The income you get from disposing of cryptocurrency may be considered business income or a capital gain. In order to report it correctly, you must first establish what kind of income it is.

The following are common signs that you may be carrying on a business:

  • you carry on activity for commercial reasons and in a commercially viable way

  • you undertake activities in a businesslike manner, which might include preparing a business plan and acquiring capital assets or inventory

  • you promote a product or service

  • you show that you intend to make a profit, even if you are unlikely to do so in the short term

Business activities normally involve some regularity or a repetitive process over time. Each situation has to be looked at separately.

In some cases, a single transaction can be considered a business, for example when it is an adventure or concern in the nature of trade. Whether you are carrying on a business or not must be determined on a case by case basis.

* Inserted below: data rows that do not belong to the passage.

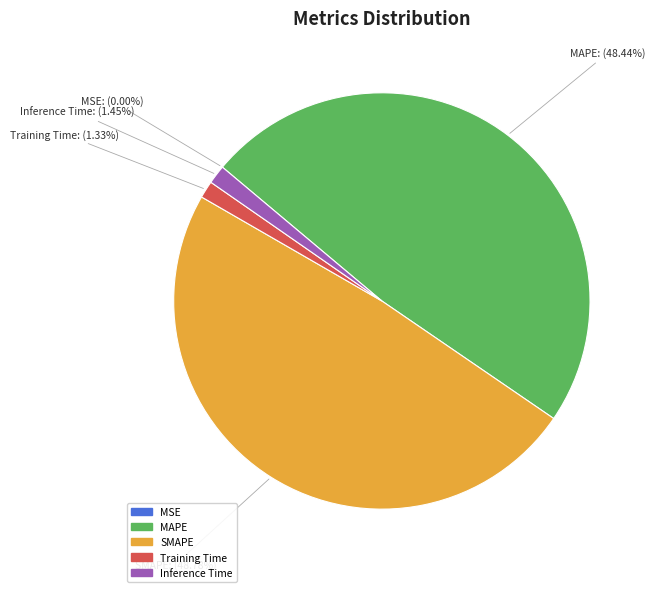

Does SMAPE account for over 50% of the chart?

No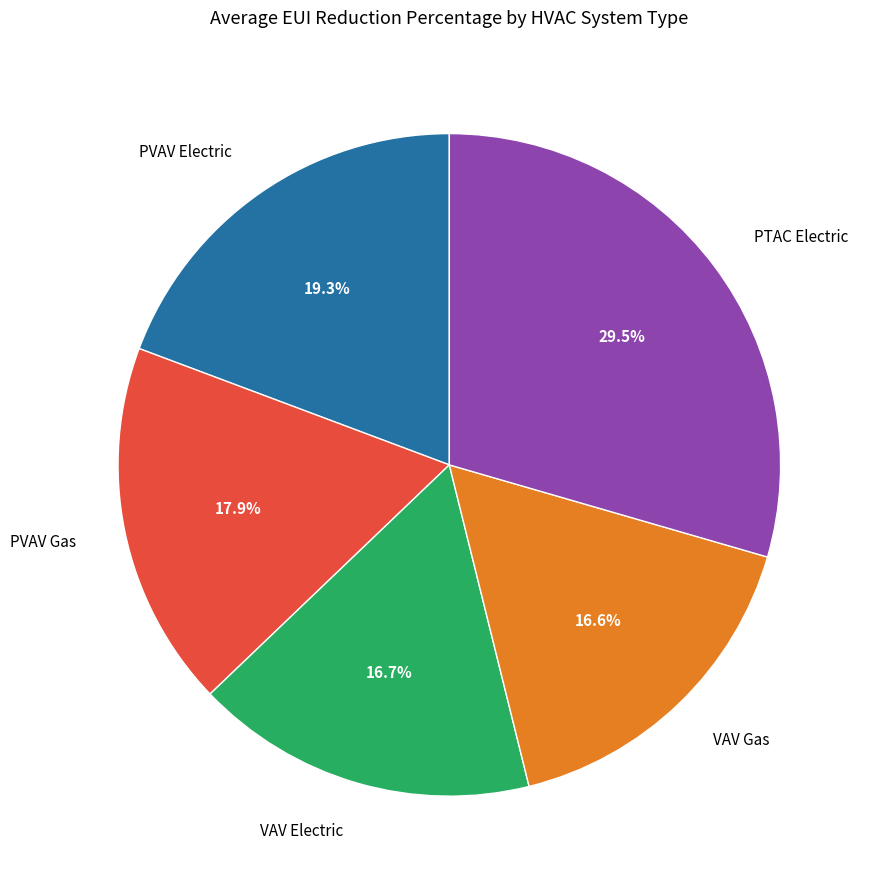

To the nearest percent, what is the average slice percentage?

20%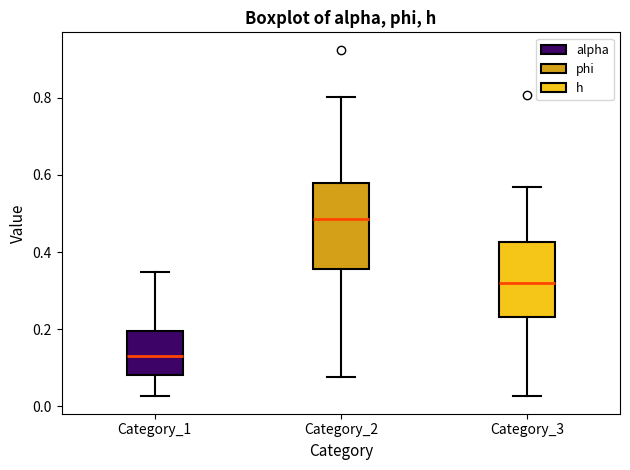

Reading left to right, transcribe this box plot: for each box, give where its median line is, the range the box spans, and where its two whiskers end, as read against the y-axis. The values are not printed on the chart, so give them approximately, as read against the axis.

Category_1: median 0.14, box 0.08 to 0.20, whiskers 0.02 to 0.34
Category_2: median 0.48, box 0.36 to 0.58, whiskers 0.08 to 0.80
Category_3: median 0.32, box 0.24 to 0.42, whiskers 0.02 to 0.56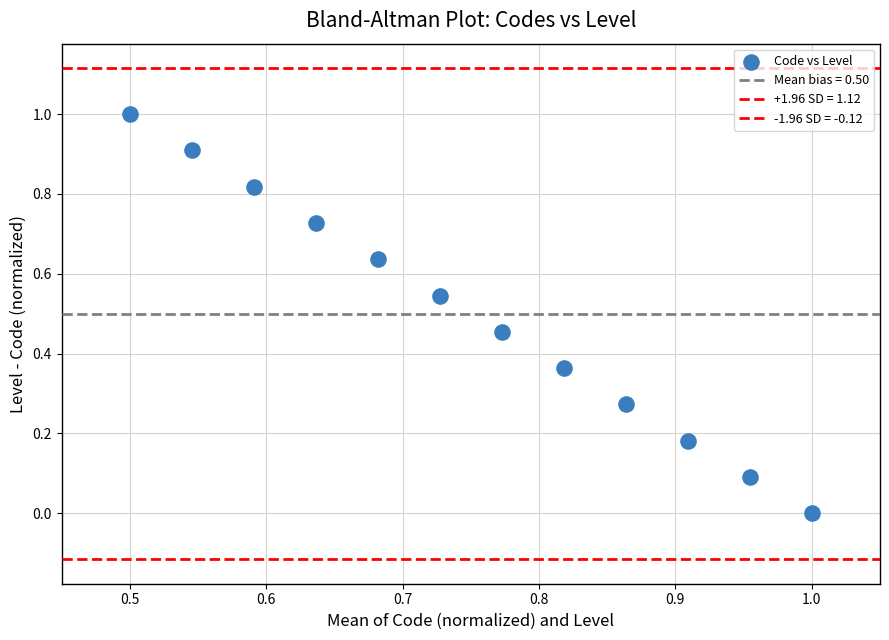

How many data points are displayed?

12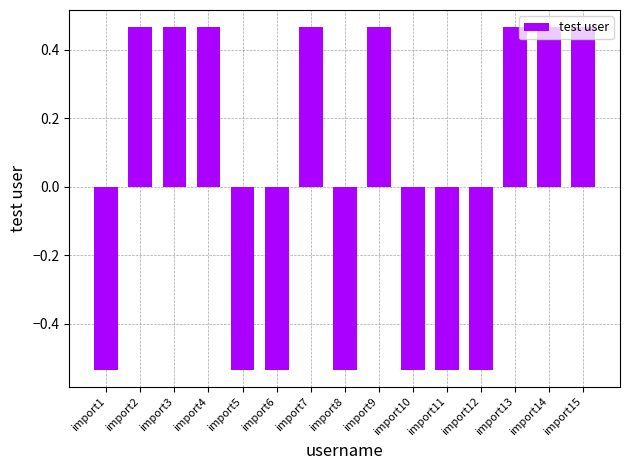

The value at import10 is -0.8. True or false?

False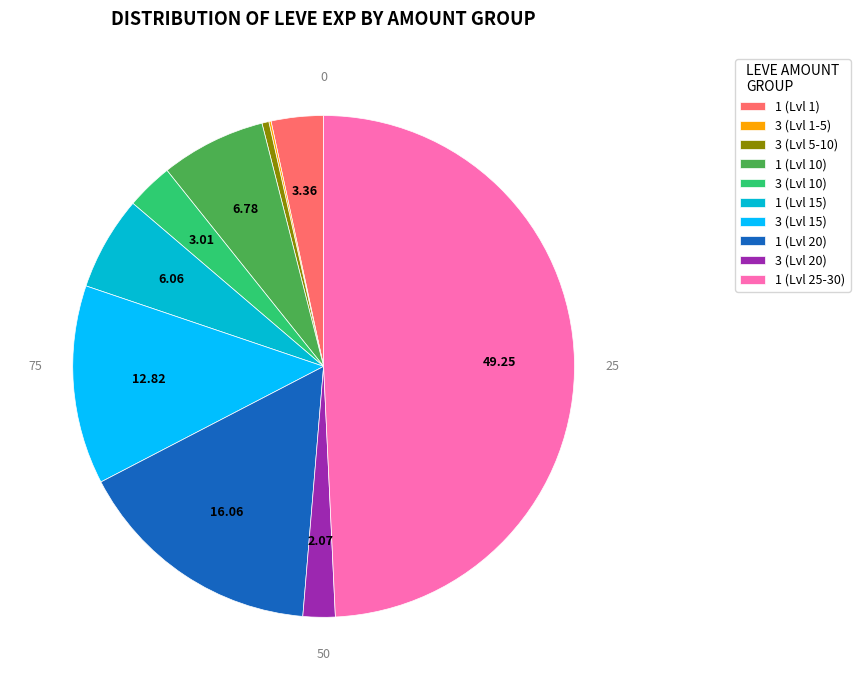

Does 1 (Lvl 10) represent more than half of the total?

No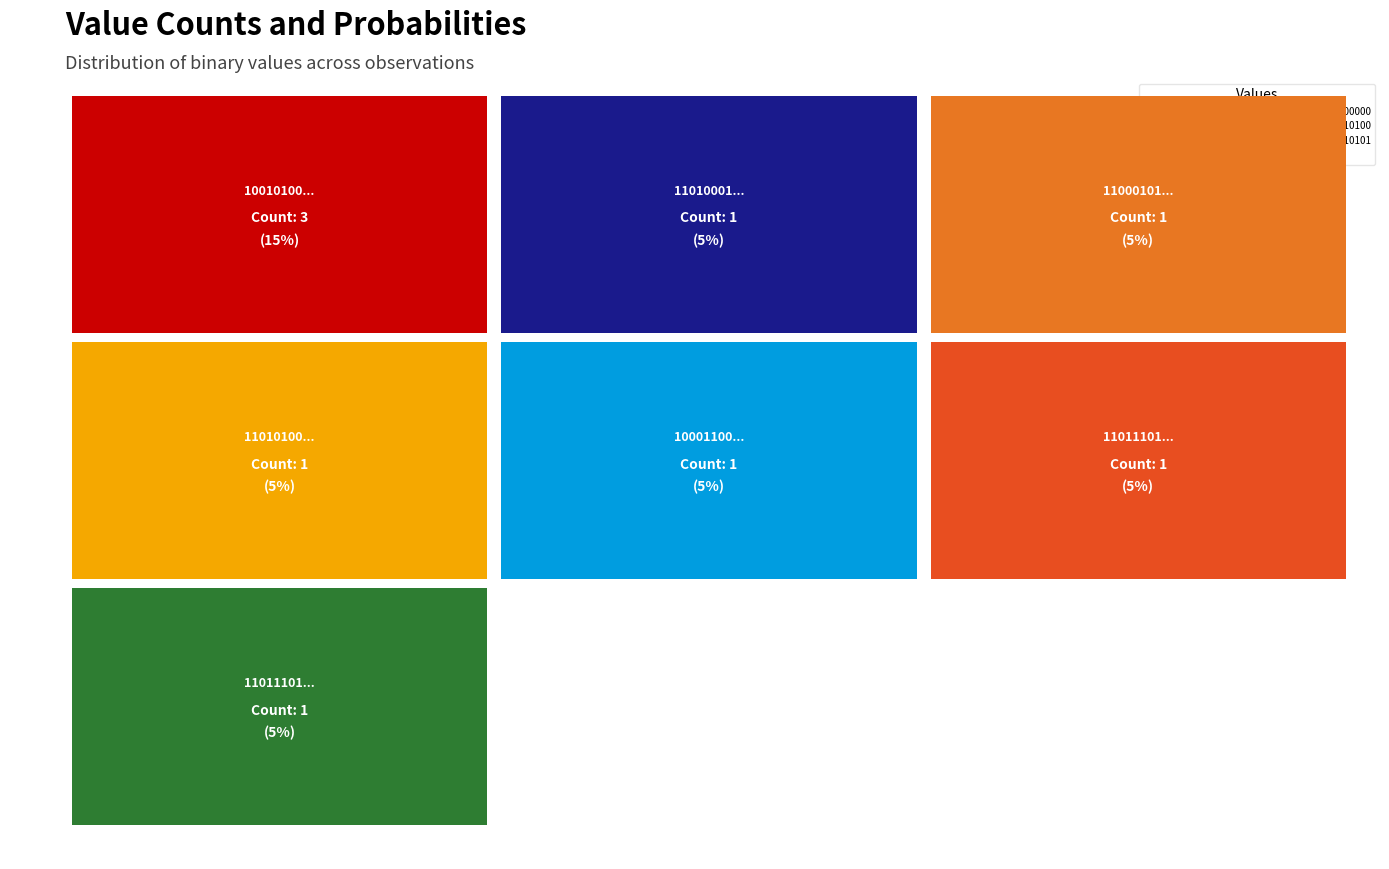

Reading left to right, what are all the values shown in this chart?

Counts: 3.0	1.0	1.0	1.0	1.0	1.0	1.0
Probability: 0.1	0.1	0.1	0.1	0.1	0.1	0.1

Another factor in deciding if there is a business activity is the date when the business begins. If you are still setting up or preparing to go into business, you might not be considered to have started the business. You usually have to undertake significant activity that is part of your income-earning process. Any funds or property you receive before your business begins are not generally considered to be business income. Similarly, you cannot claim deductions for income tax purposes before the business begins.

Some examples of cryptocurrency businesses are:

  • cryptocurrency mining

  • cryptocurrency trading

  • cryptocurrency staking

  • cryptocurrency exchanges, including ATMs


Reporting as either income or capital gain

Generally, if disposing of cryptocurrency is part of a business, the profits you make on the disposition or sale are considered business income and not a capital gain. Buying a cryptocurrency with the intention of selling it for a profit may be treated as business income, even if it’s an isolated incident, because it could be considered an adventure or concern in the nature of trade.

If the sale of a cryptocurrency does not constitute carrying on a business, and the amount it sells for is more than the original purchase price or its adjusted cost base, then the taxpayer has realized a capital gain.

Capital gains from the sale of cryptocurrency are generally included in income for the year, but only half of the capital gain is subject to tax. This is called the taxable capital gain. Any capital losses resulting from the sale can only be offset against capital gains; you cannot use them to reduce income from other sources, such as employment income. You can carry forward your capital losses if you do not have any capital gains against which to offset those losses for the year or any of the preceding three years. Trading cryptocurrency for another type of cryptocurrency

Generally, when you dispose of one type of cryptocurrency to acquire another cryptocurrency, the barter transaction rules apply. You have to convert the value of the cryptocurrency you received into Canadian dollars. This transaction is considered a disposition and you have to report it on your income tax return. Report the resulting gain or loss as either business income (or loss) or a capital gain (or loss).